* [DESCRIPTION OF THE TASK] Output every one of the records below word for word, leaving out the pictures.

Short-answer chart tasks
+ + + + +
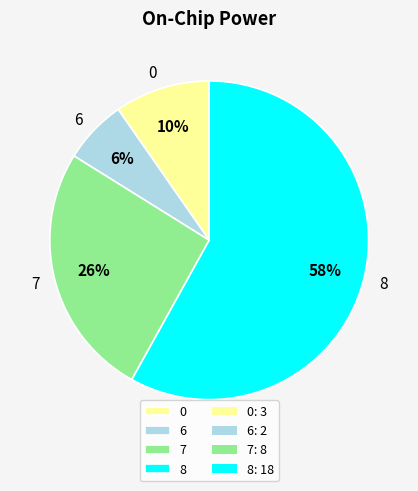

To the nearest percent, what portion does 7 represent?

26%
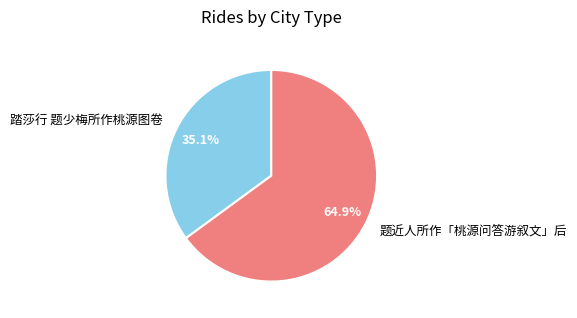

True or false: 踏莎行 题少梅所作桃源图卷 accounts for 47% of the total.

False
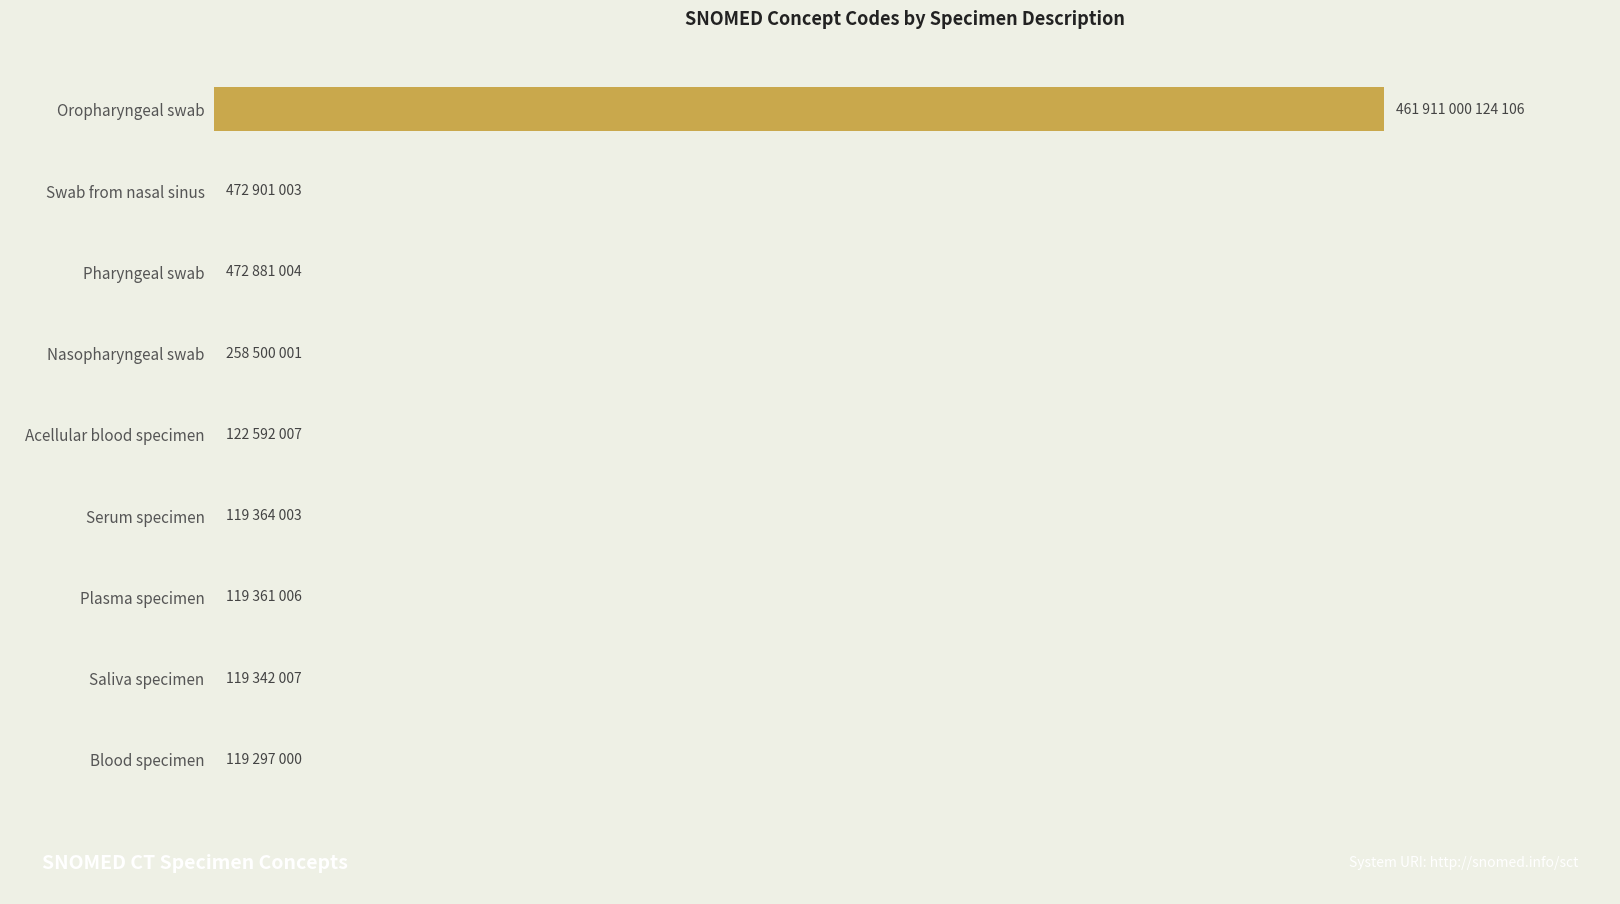

Are the bars horizontal?

Yes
+ + + + +
* [ANSWER TO THIS PROBLEM]
To the nearest percent, what portion does 7 represent?

26%

True or false: 踏莎行 题少梅所作桃源图卷 accounts for 47% of the total.

False

Are the bars horizontal?

Yes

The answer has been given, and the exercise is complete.